'''

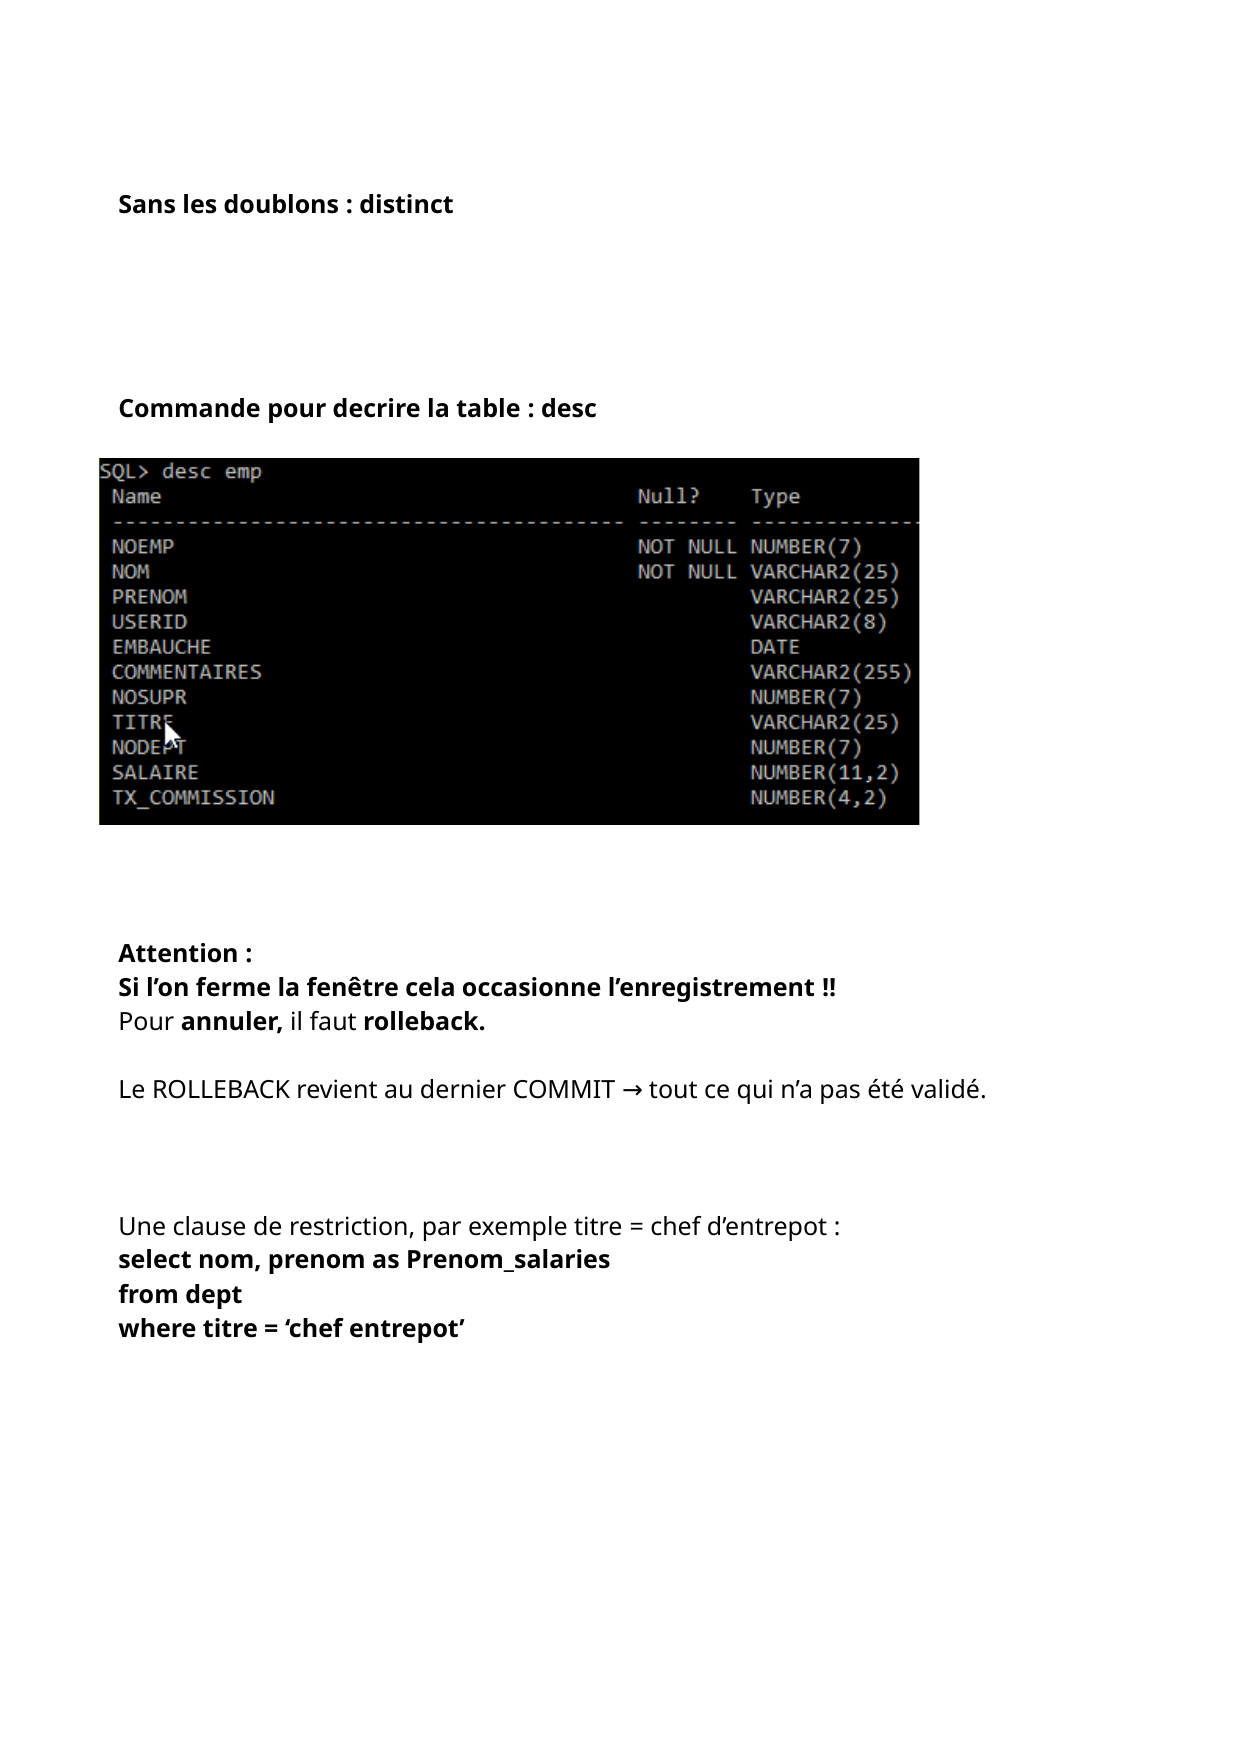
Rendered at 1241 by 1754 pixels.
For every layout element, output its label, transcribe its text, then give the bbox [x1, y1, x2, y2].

text Une clause de restriction, par exemple titre = chef d’entrepot : select nom, prenom as Prenom_salaries [118, 1208, 1122, 1276]
text from dept [118, 1276, 1122, 1310]
text where titre = ‘chef entrepot’ [118, 1310, 1122, 1344]
picture [98, 458, 920, 825]
text Sans les doublons : distinct [118, 186, 1122, 220]
text Commande pour decrire la table : desc [118, 391, 1122, 425]
text Attention : Si l’on ferme la fenêtre cela occasionne l’enregistrement !! Pour annuler, il faut rolleback. [118, 936, 1122, 1038]
text Le ROLLEBACK revient au dernier COMMIT → tout ce qui n’a pas été validé. [118, 1072, 1122, 1106]
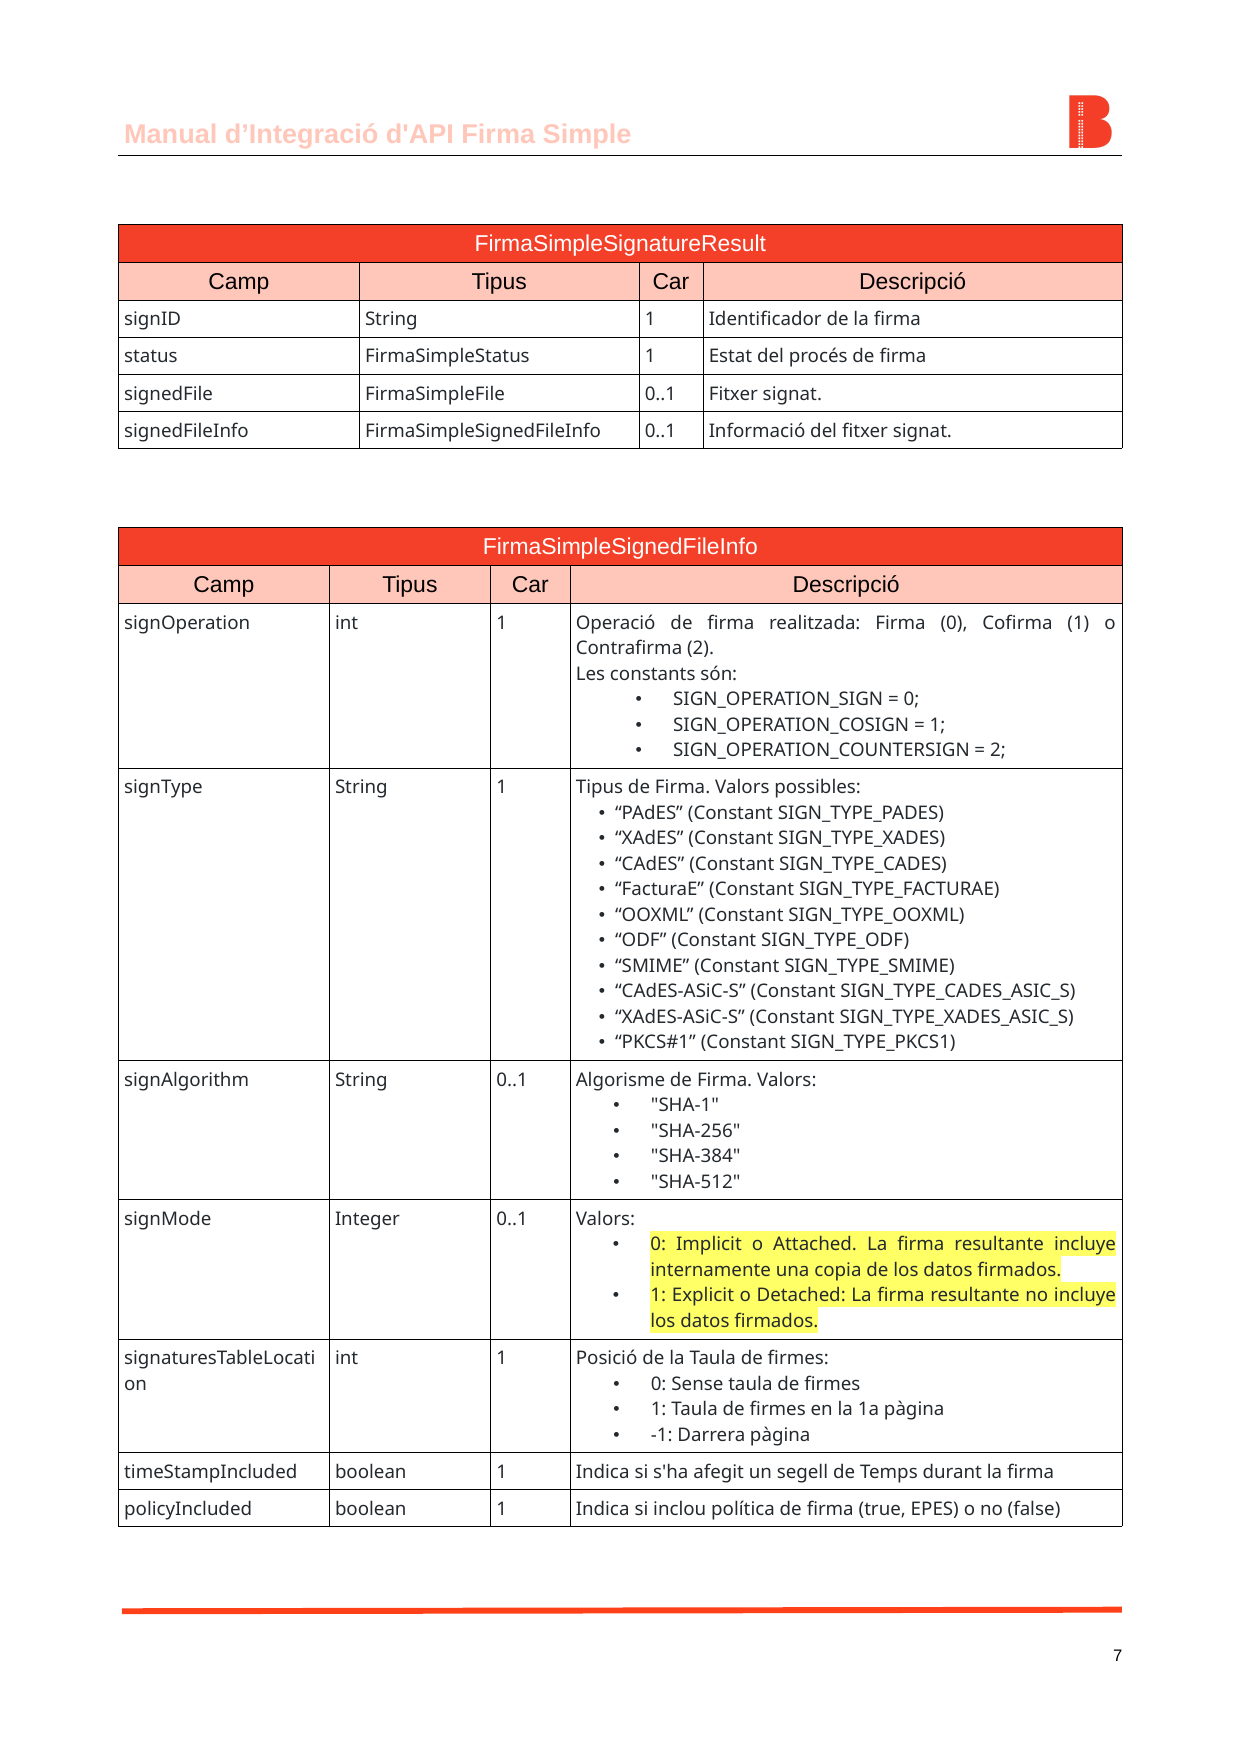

'''

# WHAT THE TASK REQUIRES:
Please pull out every line of the records above that contains the string "text".

# RESULT FOR THIS TASK:
For every layout element, output its label, transcribe its text, then give the bbox [x1, y1, x2, y2].
text Une clause de restriction, par exemple titre = chef d’entrepot : select nom, prenom as Prenom_salaries [118, 1208, 1122, 1276]
text from dept [118, 1276, 1122, 1310]
text where titre = ‘chef entrepot’ [118, 1310, 1122, 1344]
text Sans les doublons : distinct [118, 186, 1122, 220]
text Commande pour decrire la table : desc [118, 391, 1122, 425]
text Attention : Si l’on ferme la fenêtre cela occasionne l’enregistrement !! Pour annuler, il faut rolleback. [118, 936, 1122, 1038]
text Le ROLLEBACK revient au dernier COMMIT → tout ce qui n’a pas été validé. [118, 1072, 1122, 1106]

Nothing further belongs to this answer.